The remaining two pledges made by Microsoft include a commitment to “ensure our cloud offerings meet European governments’ sovereign needs, in partnership with local trusted technology providers” and a vow to “recognise that European governments are regulating technology, and we will adapt to and support these efforts”.

According to Microsoft, these pledges mark the start of the work it is doing to address regulatory concerns, and are intended to “guide all aspects of our cloud business, enhance transparency for the public, and help us to better support Europe’s technology needs”.

In addition, the company said it was also taking steps to ensure European cloud providers could “more easily host a wider variety of Microsoft products on their cloud infrastructure”.

It added: “This will make European cloud providers more competitive by enabling them to better serve customers.”

While these actions are “broad” they are also not “necessarily exhaustive”, continued Smith. “As I said in a video meeting a few weeks ago with the CEO of a European cloud provider, our immediate goal is to ‘turn a long list of issues into a shorter list of issues’.

“In other words, let’s move rapidly so we can learn quickly. Today we’re taking a big step, but not necessarily the last step we will need to take, and we look forward to continuing feedback from European cloud providers, customers and regulators,” he added.

Speaking to Computer Weekly, Nextcloud CEO Frank Karlitschek said the actions Microsoft was committing to take were indicative of the pressure it is feeling in the wake of the complaints, but there is still more the company should be looking to do.

“The main issue here is that we have a super-dominant position from Microsoft… [It is] really dominating this whole market and this is not healthy,” he said. “That’s not healthy for the open market, that’s not healthy for privacy and it’s not healthy for digital sovereignty for Europe. We want the regulators to do something against it to make sure there’s fair competition and a level playing field.”

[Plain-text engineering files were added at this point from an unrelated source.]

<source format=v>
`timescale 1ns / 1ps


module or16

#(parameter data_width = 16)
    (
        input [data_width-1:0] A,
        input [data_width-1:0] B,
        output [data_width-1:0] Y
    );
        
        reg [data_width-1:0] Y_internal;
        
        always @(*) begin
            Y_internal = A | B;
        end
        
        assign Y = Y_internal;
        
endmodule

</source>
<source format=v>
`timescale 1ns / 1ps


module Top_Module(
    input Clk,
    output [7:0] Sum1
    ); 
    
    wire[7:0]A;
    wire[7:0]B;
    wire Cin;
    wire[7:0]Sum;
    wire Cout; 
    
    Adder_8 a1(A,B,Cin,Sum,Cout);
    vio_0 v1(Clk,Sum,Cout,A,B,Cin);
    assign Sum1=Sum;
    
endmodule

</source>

In terms of the follow-up action Nextcloud and the coalition would like to see Microsoft take, Karlitschek said a commitment from the company to make parts of its cloud stack open source would be a start.

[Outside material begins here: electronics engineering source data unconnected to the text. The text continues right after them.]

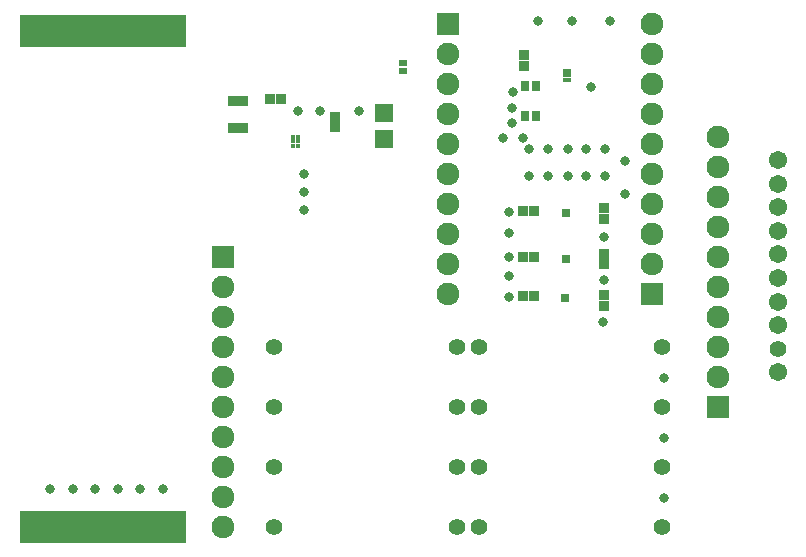
<source format=gts>
G04*
G04 #@! TF.GenerationSoftware,Altium Limited,Altium Designer,21.3.2 (30)*
G04*
G04 Layer_Color=8388736*
%FSLAX25Y25*%
%MOIN*%
G70*
G04*
G04 #@! TF.SameCoordinates,854D5A4D-7B49-4B2E-BA62-70F088FD304A*
G04*
G04*
G04 #@! TF.FilePolarity,Negative*
G04*
G01*
G75*
%ADD22R,0.55721X0.11036*%
%ADD23R,0.03044X0.03241*%
%ADD24R,0.03477X0.03398*%
%ADD25R,0.03162X0.02178*%
%ADD26C,0.01587*%
%ADD27R,0.06706X0.03556*%
%ADD28C,0.01532*%
%ADD29R,0.06312X0.06312*%
%ADD30R,0.03398X0.03477*%
%ADD31C,0.06084*%
%ADD32C,0.05524*%
%ADD33C,0.07591*%
%ADD34R,0.07591X0.07591*%
%ADD35C,0.03300*%
D22*
X35000Y177677D02*
D03*
Y12323D02*
D03*
D23*
X175610Y149500D02*
D03*
X179390D02*
D03*
X175610Y159500D02*
D03*
X179390D02*
D03*
D24*
X175500Y169811D02*
D03*
Y166189D02*
D03*
X112500Y149211D02*
D03*
Y145589D02*
D03*
X201939Y86067D02*
D03*
Y89689D02*
D03*
X202200Y99889D02*
D03*
Y103511D02*
D03*
X202000Y115189D02*
D03*
Y118811D02*
D03*
D25*
X135000Y164441D02*
D03*
Y167000D02*
D03*
D26*
X100000Y139350D02*
D03*
X98425D02*
D03*
X100000Y140925D02*
D03*
X98425D02*
D03*
X100000Y142500D02*
D03*
X98425D02*
D03*
X188925Y161350D02*
D03*
Y162925D02*
D03*
Y164500D02*
D03*
X190500Y161350D02*
D03*
Y162925D02*
D03*
Y164500D02*
D03*
D27*
X80000Y145472D02*
D03*
Y154528D02*
D03*
D28*
X190171Y116311D02*
D03*
X188793D02*
D03*
X190171Y117689D02*
D03*
X188793D02*
D03*
X189860Y87878D02*
D03*
X188482D02*
D03*
X189860Y89256D02*
D03*
X188482D02*
D03*
X190171Y101100D02*
D03*
X188793D02*
D03*
X190171Y102478D02*
D03*
X188793D02*
D03*
D29*
X128819Y150512D02*
D03*
Y141850D02*
D03*
D30*
X94311Y155000D02*
D03*
X90689D02*
D03*
X175028Y89278D02*
D03*
X178650D02*
D03*
X175089Y102500D02*
D03*
X178711D02*
D03*
X175189Y117600D02*
D03*
X178811D02*
D03*
D31*
X260000Y134744D02*
D03*
Y126870D02*
D03*
Y118996D02*
D03*
Y111122D02*
D03*
Y103248D02*
D03*
Y95374D02*
D03*
Y87500D02*
D03*
Y79626D02*
D03*
Y63878D02*
D03*
D32*
Y71752D02*
D03*
X221524Y12500D02*
D03*
X160500D02*
D03*
X153024Y72500D02*
D03*
X92000D02*
D03*
X221500D02*
D03*
X160476D02*
D03*
X153024Y52500D02*
D03*
X92000D02*
D03*
X221500D02*
D03*
X160476D02*
D03*
X153024Y32500D02*
D03*
X92000D02*
D03*
X221524D02*
D03*
X160500D02*
D03*
X153024Y12500D02*
D03*
X92000D02*
D03*
D33*
X218000Y180000D02*
D03*
Y170000D02*
D03*
Y160000D02*
D03*
Y150000D02*
D03*
Y140000D02*
D03*
Y130000D02*
D03*
Y120000D02*
D03*
Y110000D02*
D03*
Y100000D02*
D03*
X150000Y90000D02*
D03*
Y100000D02*
D03*
Y110000D02*
D03*
Y120000D02*
D03*
Y130000D02*
D03*
Y140000D02*
D03*
Y150000D02*
D03*
Y160000D02*
D03*
Y170000D02*
D03*
X75000Y12500D02*
D03*
Y22500D02*
D03*
Y32500D02*
D03*
Y42500D02*
D03*
Y52500D02*
D03*
Y62500D02*
D03*
Y72500D02*
D03*
Y82500D02*
D03*
Y92500D02*
D03*
X240000Y142500D02*
D03*
Y132500D02*
D03*
Y122500D02*
D03*
Y112500D02*
D03*
Y102500D02*
D03*
Y92500D02*
D03*
Y82500D02*
D03*
Y72500D02*
D03*
Y62500D02*
D03*
D34*
X218000Y90000D02*
D03*
X150000Y180000D02*
D03*
X75000Y102500D02*
D03*
X240000Y52500D02*
D03*
D35*
X171500Y152000D02*
D03*
X168250Y142100D02*
D03*
X171600Y157500D02*
D03*
X171500Y146900D02*
D03*
X175000Y142000D02*
D03*
X209000Y123500D02*
D03*
Y134500D02*
D03*
X202500Y129500D02*
D03*
Y138500D02*
D03*
X196000D02*
D03*
Y129500D02*
D03*
X190000D02*
D03*
Y138500D02*
D03*
X183500D02*
D03*
Y129500D02*
D03*
X177000D02*
D03*
Y138500D02*
D03*
X197600Y159000D02*
D03*
X204000Y181000D02*
D03*
X191500D02*
D03*
X180000D02*
D03*
X202000Y109100D02*
D03*
X202200Y94800D02*
D03*
X201900Y80600D02*
D03*
X170500Y110500D02*
D03*
Y96000D02*
D03*
Y89000D02*
D03*
Y102500D02*
D03*
Y117500D02*
D03*
X222000Y22000D02*
D03*
Y42000D02*
D03*
Y62000D02*
D03*
X55000Y25000D02*
D03*
X47500D02*
D03*
X40000D02*
D03*
X32500D02*
D03*
X25000D02*
D03*
X17500D02*
D03*
X102000Y118000D02*
D03*
Y124000D02*
D03*
Y130000D02*
D03*
X120500Y151000D02*
D03*
X107500D02*
D03*
X100000D02*
D03*
M02*

</source>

“Across Europe, you have this movement towards digital sovereignty, where governments want to be in control of their data and applications. So, if you are a government or a company and you use Microsoft or Google or Amazon’s service – even if it’s hosted in Europe – that’s still under US jurisdiction because of the CLOUD Act,” he said.  

“This is what they’re trying to solve here by giving other cloud providers the option to hold this Microsoft stick, but obviously this is not enough, because you still have a dependency to Microsoft because Microsoft is not open source.”

He continued: “Digital sovereignty would only come with open source software. What it has proposed so far is interesting and is a move in the right direction, in response to the pressure it is under, but this is not enough.”

Data from IT market watcher Synergy Research Group in September 2021 shed some light on the impact the US tech giant’s growing hold on the European market was having on the fortunes of local cloud providers.

While the market itself has grown nearly fourfold since 2017 to a value of $8.8bn, European cloud providers have seen their share of the market fall from 27% to 16% during that same time period, although the revenue these firms make has doubled during that time.

Computer Weekly also contacted OVHcloud for its take on Microsoft’s plans, given it has also raised an antitrust complaint against the company with regulators in the past, and received the following statement in response.

“Microsoft acknowledges the merits of our complaint and we can only regret that it has to go as far as mobilising the relevant authorities to secure a level playing field in Europe, where competition is both open and fair,” said the statement.  

“We are now waiting to see the concrete implementation conditions of these resolutions and remain committed to defending a level playing field for the European cloud ecosystem.”